Next-generation lung-cancer-on-a-chip: toward personalized therapy, AI, and CRISPR-driven models.

Journal: Drug discovery today
Published Date:

Abstract

Lung-cancer-on-a-chip (LCOC) technologies have advanced rapidly, yet most models evaluate mechanical strain, patient-derived tumors, multi-organ interactions, artificial intelligence (AI) analytics, and clustered regularly interspaced short palindromic repeats (CRISPR) editing in isolation. In this review, we uniquely integrate these emerging components into a unified framework centered on the breathing LCOC. We highlight how embedding patient-derived lung tumor fragments into cyclically stretched microenvironments, then linking them to downstream organ compartments, enables patient-specific mapping of metastatic routes under physiologically relevant mechanics.
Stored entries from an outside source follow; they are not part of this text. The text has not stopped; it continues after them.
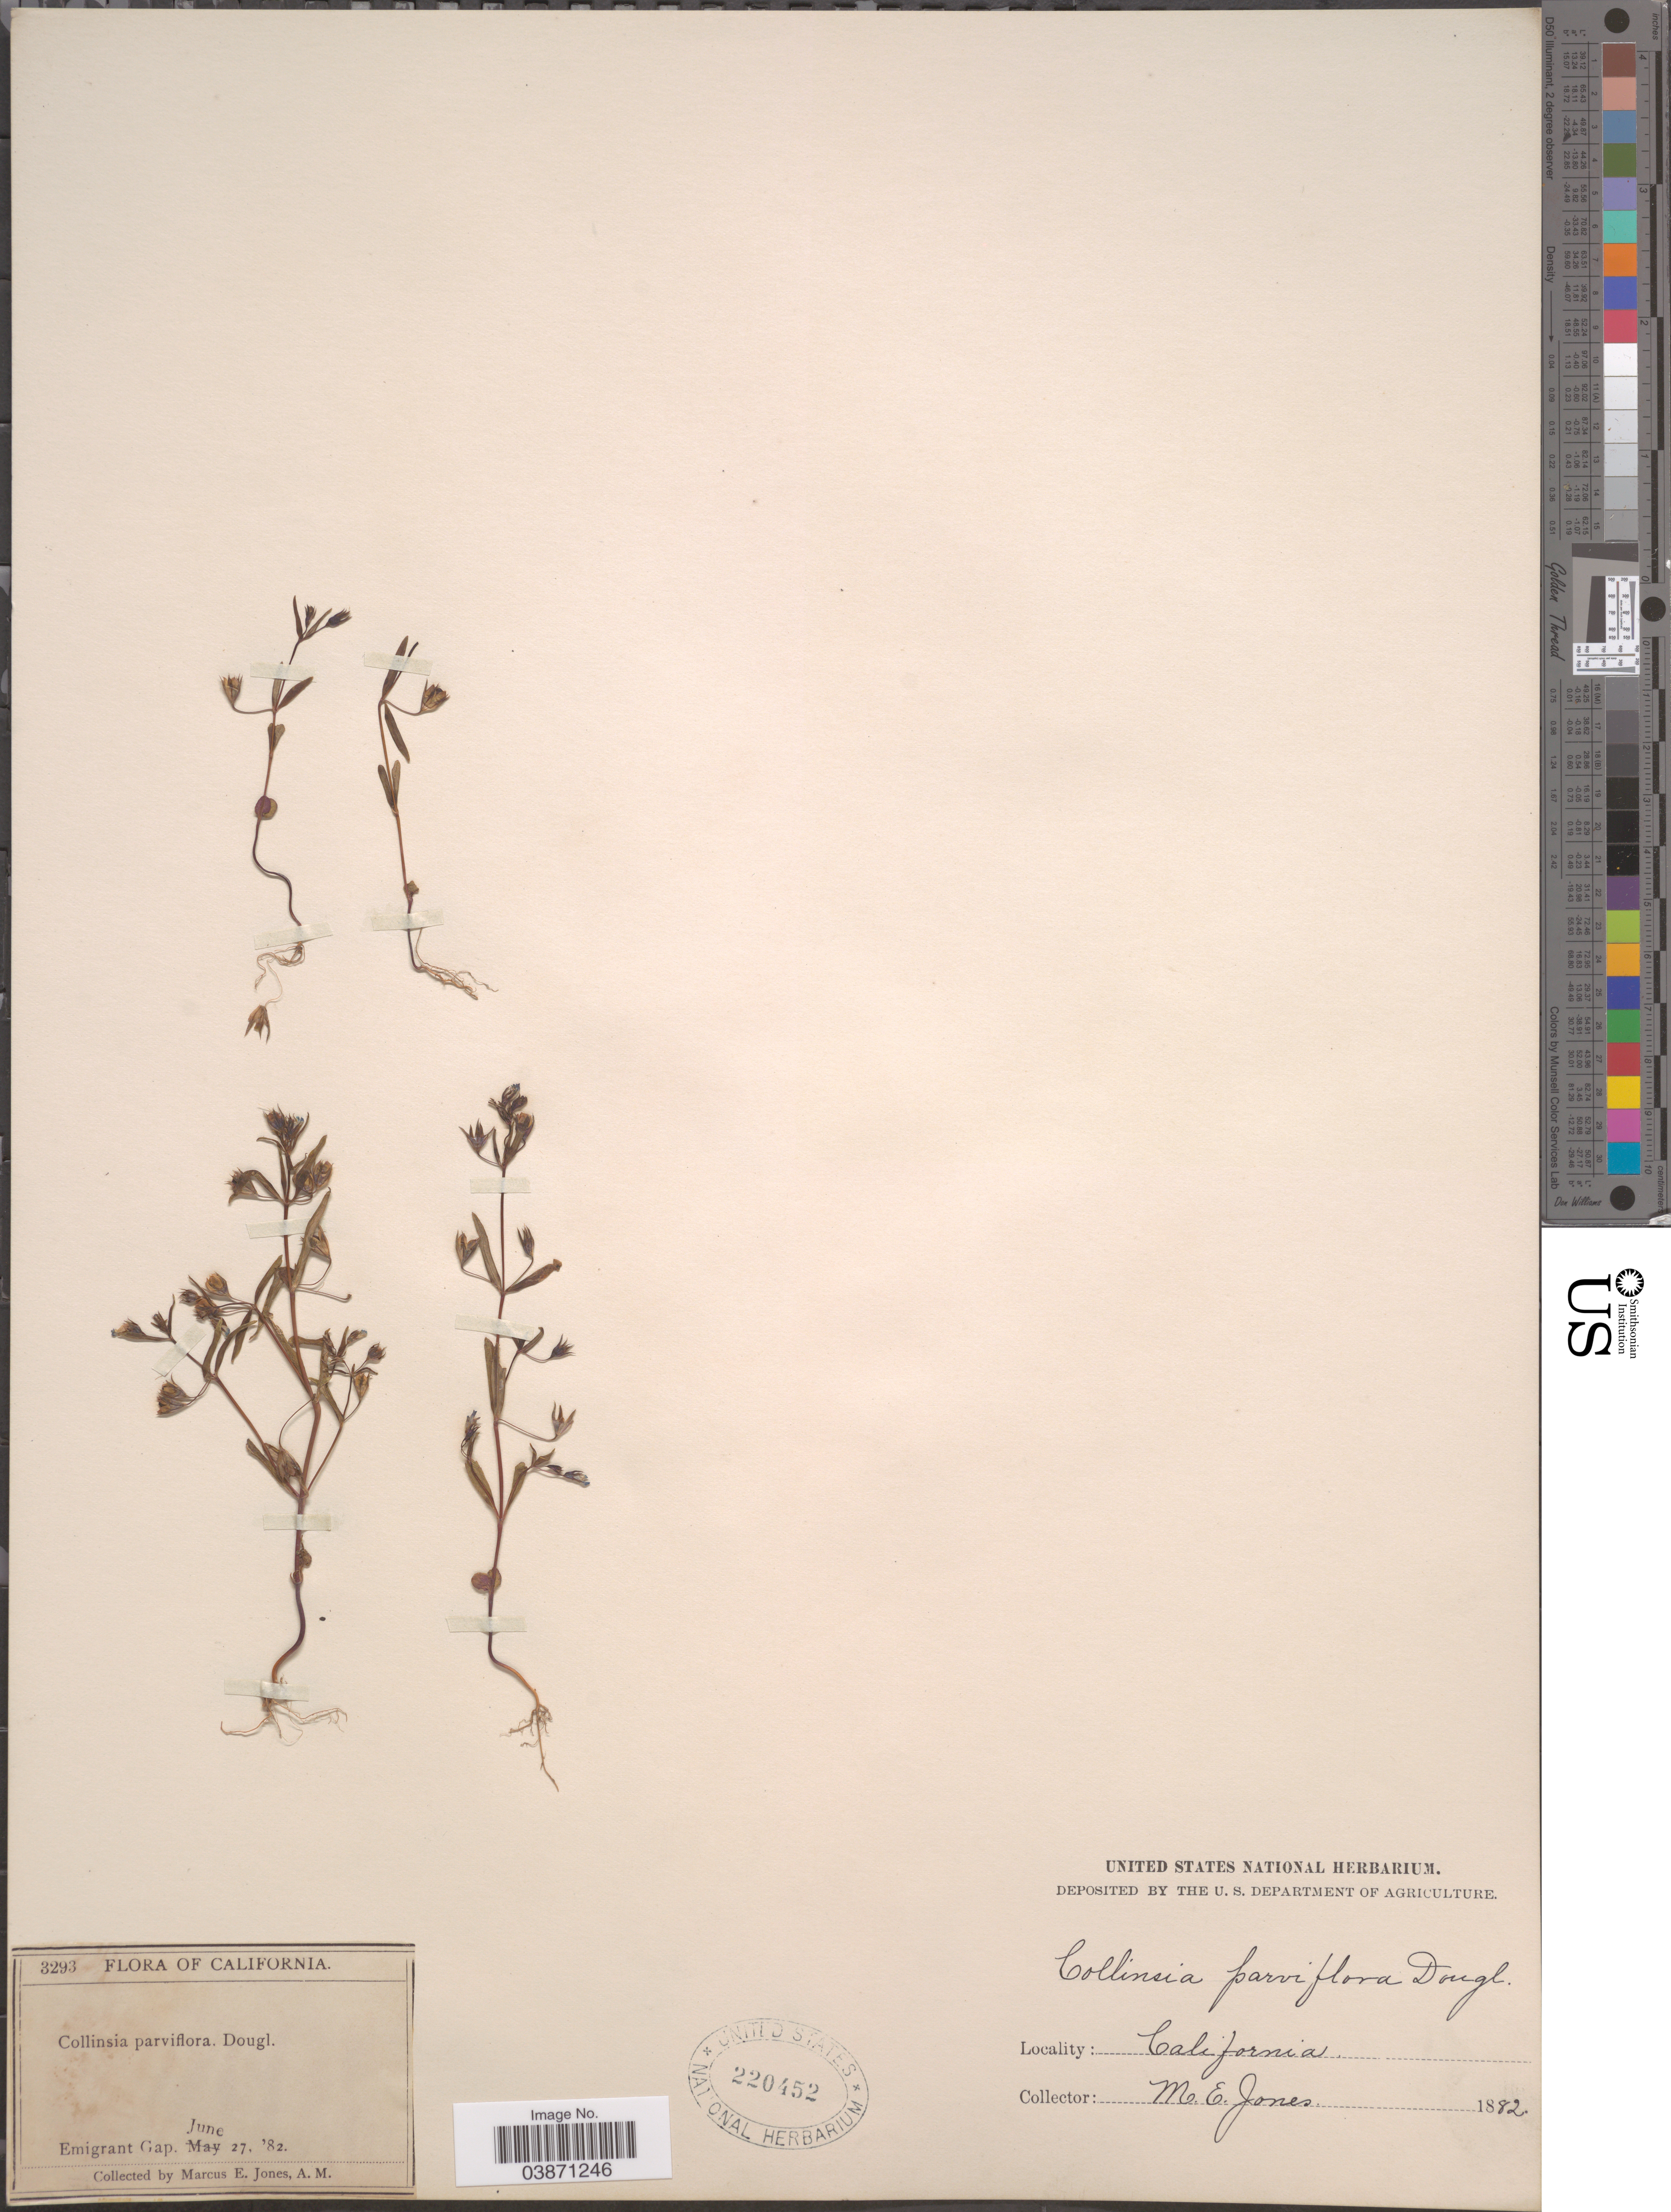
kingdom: Plantae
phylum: Tracheophyta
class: Magnoliopsida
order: Lamiales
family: Plantaginaceae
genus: Collinsia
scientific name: Collinsia parviflora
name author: Douglas ex Lindl.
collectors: M. E. Jones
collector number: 3293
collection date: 1882-06-27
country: United States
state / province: California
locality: Emigrant Gap.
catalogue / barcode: US 220452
We further describe how continuous high-resolution imaging from these platforms can feed AI pipelines for automated drug-response prediction and metastatic trajectory simulation, and how on-chip CRISPR editing enables accurate investigation of metastatic drivers within dynamic, strain-modulated microenvironments. By synthesizing these technologies, we outline a next-generation, personalized multi-organ-on-chip architecture capable of predicting individual disease progression without direct patient risk. We also address practical barriers, including tumor fragility under strain, imaging domain shift, and gene-editing delivery challenges, and how to overcome such barriers.